Following these ideas, this is the first of a series of albums planned by the Misty Shore Duo.
The works we selected for this album all have multiple connections to the theme: “Memories and Memorial.” The first connection is that multiple works are themselves memorials. For example, it is widely discussed that Arnold Schoenberg wrote the sixth work of his Opus 19 after the passing of Gustav Mahler. Multiple scholars have commented that the work’s tolling harmonies symbolize the funeral bells of Mahler’s funeral. Beyond this, Toru Takemitsu’s work
“Litany” is more explicitly a memorial with both its title and sub-title “In Memory of Michael Vyner.” Oliver Knussen’s “Prayer Bell Sketch” is itself written in memory of Toru Takemitsu. Finally, Orlando Jacinto García’s “a gamelan in the distance” bears the subtitle “in memory of Lou Harrison.”
Beyond the memorials, the remaining two works both make explicit reference to deeply personal memories. For example, Ken Ueno’s “Disabitato” was written with a sort of prescient nostalgia for his time in Rome as well as a memory of the Italian city of Gubbio. My piece, “stone bells and long reeds spinning in the wind…” uses recordings of two types of Cambodian objects that I recorded in Cambodia in 2015 – two ancient Cambodian stone bells housed in the Cambodian National Museum and Cambodian singing kites, also known as Kleng-Ek.
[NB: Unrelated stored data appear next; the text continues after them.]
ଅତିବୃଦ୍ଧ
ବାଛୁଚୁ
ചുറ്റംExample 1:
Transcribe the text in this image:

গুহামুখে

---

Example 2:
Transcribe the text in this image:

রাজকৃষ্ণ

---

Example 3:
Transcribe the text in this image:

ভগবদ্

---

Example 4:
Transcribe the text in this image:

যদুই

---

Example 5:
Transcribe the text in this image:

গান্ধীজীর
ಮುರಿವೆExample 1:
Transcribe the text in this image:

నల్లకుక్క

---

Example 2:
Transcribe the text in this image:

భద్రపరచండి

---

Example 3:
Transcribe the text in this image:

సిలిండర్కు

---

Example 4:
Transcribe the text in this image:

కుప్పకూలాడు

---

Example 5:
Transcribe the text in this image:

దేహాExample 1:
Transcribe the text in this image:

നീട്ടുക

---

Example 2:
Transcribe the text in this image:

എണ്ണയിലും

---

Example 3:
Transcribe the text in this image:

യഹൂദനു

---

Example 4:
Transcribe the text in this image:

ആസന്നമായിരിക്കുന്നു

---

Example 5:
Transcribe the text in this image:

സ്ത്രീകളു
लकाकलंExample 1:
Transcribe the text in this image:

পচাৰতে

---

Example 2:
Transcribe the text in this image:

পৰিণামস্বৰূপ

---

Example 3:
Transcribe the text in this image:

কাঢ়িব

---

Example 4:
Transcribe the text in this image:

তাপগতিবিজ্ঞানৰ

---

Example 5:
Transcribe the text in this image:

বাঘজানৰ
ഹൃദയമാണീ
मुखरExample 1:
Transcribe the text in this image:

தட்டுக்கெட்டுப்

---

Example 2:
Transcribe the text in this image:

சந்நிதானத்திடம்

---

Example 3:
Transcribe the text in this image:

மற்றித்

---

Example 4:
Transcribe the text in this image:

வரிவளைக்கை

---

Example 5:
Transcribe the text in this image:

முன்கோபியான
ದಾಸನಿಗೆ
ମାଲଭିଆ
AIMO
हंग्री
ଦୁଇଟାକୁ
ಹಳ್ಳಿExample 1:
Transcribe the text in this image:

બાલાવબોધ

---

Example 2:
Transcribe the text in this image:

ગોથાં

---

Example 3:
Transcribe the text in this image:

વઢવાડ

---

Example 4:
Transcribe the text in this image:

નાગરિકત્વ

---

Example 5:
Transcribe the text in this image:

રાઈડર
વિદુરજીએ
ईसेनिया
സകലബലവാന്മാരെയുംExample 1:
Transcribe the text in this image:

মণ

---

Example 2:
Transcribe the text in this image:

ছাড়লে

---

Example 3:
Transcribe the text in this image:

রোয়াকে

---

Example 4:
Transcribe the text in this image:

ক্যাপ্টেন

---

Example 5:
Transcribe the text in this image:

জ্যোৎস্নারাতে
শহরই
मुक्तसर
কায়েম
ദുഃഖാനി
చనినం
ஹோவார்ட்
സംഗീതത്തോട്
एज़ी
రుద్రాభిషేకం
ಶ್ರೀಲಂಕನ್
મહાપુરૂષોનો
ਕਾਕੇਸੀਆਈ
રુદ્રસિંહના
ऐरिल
My mentor – the eminent Cambodian-American composer Chinary Ung – had long remembered and dreamt of recording each of these objects since he moved to the United States in the 1960’s.
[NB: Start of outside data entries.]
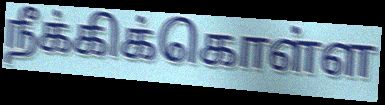
நீக்கிக்கொள்ளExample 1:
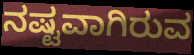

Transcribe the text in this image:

ನಷ್ಟವಾಗಿರುವ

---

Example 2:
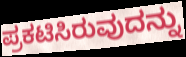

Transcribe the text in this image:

ಪ್ರಕಟಿಸಿರುವುದನ್ನು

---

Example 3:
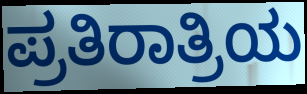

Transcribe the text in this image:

ಪ್ರತಿರಾತ್ರಿಯ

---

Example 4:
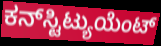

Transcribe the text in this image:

ಕನ್‌ಸ್ಟಿಟ್ಯುಯೆಂಟ್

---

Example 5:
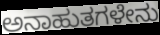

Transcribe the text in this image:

ಅನಾಹುತಗಳೇನು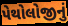
પેથોલોજીનું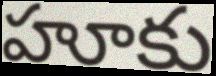
హూకు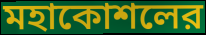
মহাকোশলের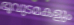
ഭൂവുടമകളും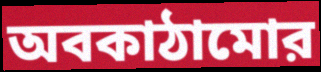
অবকাঠামোর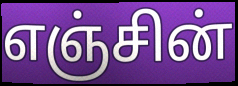
எஞ்சின்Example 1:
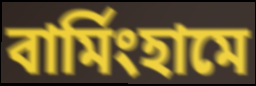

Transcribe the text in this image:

বার্মিংহামে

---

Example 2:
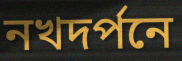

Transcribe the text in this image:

নখদর্পনে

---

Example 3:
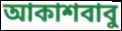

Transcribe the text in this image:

আকাশবাবু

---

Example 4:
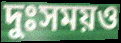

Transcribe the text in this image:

দুঃসময়ও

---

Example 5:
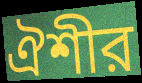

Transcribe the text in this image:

ঐশীর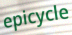
epicycle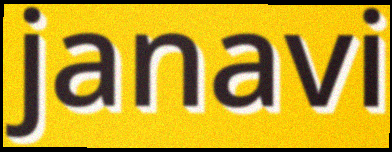
janavi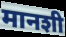
मानशी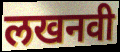
लखनवीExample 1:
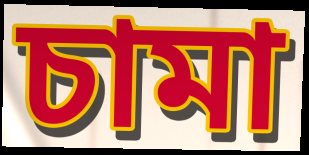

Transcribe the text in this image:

চামা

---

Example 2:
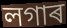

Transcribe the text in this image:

লগাৰ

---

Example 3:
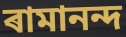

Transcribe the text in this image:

ৰামানন্দ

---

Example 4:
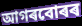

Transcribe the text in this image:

আগৰবোৰৰ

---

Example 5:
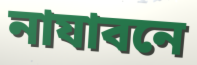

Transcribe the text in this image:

নাযাবনে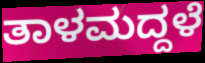
ತಾಳಮದ್ದಳೆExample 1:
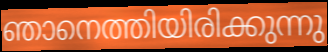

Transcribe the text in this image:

ഞാനെത്തിയിരിക്കുന്നു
Beyond these connections, there are multiple threads that run through the program. For example, Knussen’s work is a memorial of Takemitsu and uses a direct quote from the Schoenberg miniature. Beyond this, nearly all of the works have a connection to Asian culture with two works by composers of Japanese heritage and three other works – namely the Knussen, Sudol, and García – that each directly reference Asian sonic materials.
Lastly, in their own way, every work in the program also references the symbol of bells tolling in memory wherein the resonance and decay of a bell’s initial and fleeting attack slowly fades into silence, just like our memories slowly fade away over time into nothingness.